The County of Los Angeles adopted a redevelopment plan for the Central Business District Redevelopment Project. The plan limited Mitsui Fudosan (U.S.A.), Inc (Mitsui), to a maximum floor area ratio of six square feet of building area to one square foot of parcel area. However, Mitsui could exceed that level through transfer of other unused floor area ratios from other parcels within the project area. Making use of these so-called transfer development rights (TDRs), Mitsui, in 1983, purchased from several adjacent land owners at a cost of 8,209,000 sufficient TDRs to permit it to construct an additional 490,338 square feet of building area, more than doubling the density originally permitted. Beginning in the 1984-1985 tax year, the county assessor increased Mitsui's base assessment by 8,209,000 to reflect the value of the TDR transactions. This resulted in increased taxes of 266,821.10 for the 1984-1986 tax years. Mitsui paid the taxes under protest and appealed to the county appeals board. The appeals board labeled the issue a legal question and summarily denied the application. Discuss for the appeals board how the property should be valued.
Question 2
Hannah's Hut operates in a small retail space located just off Times Square. The landlord is Times Square Rentals. Hannah's Hut sells fake Rolex and Cartier watches.
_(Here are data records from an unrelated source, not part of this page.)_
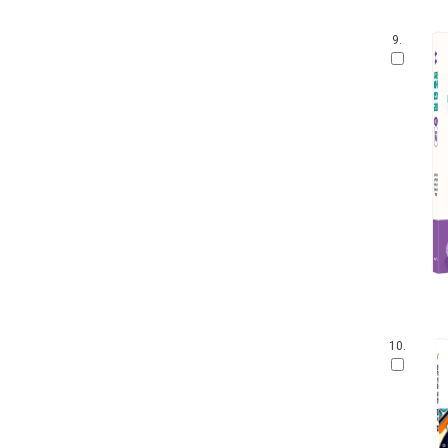
9.
10.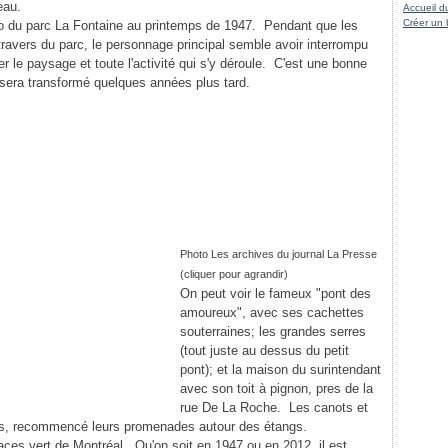
teau.
Accueil d
Créer un 
to du parc La Fontaine au printemps de 1947. Pendant que les
ravers du parc, le personnage principal semble avoir interrompu
er le paysage et toute l'activité qui s'y déroule. C'est une bonne
 sera transformé quelques années plus tard.
Photo Les archives du journal La Presse
(cliquer pour agrandir)
On peut voir le fameux "pont des
amoureux", avec ses cachettes
souterraines; les grandes serres
(tout juste au dessus du petit
pont); et la maison du surintendant
avec son toit à pignon, pres de la
rue De La Roche. Les canots et
uds, recommencé leurs promenades autour des étangs.
ces vert de Montréal. Qu'on soit en 1947 ou en 2012, il est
Which of the following is a correct statement about Times Squares Rentals liability to Rolex and Cartier for the infringement of their trade names and trademarks by Hannah's Hut?
A) Times Square Rentals has no liability for the conduct of tenants.
B) Times Square Rentals would have vicarious liability if they are aware of the sales.
C) Times Square Rentals would have liability only if the rent includes a percentage of sales.
D) Times Square Rentals can exculpate its liability by having a provision in the lease that prohibits Hannah's Huts from making such sales.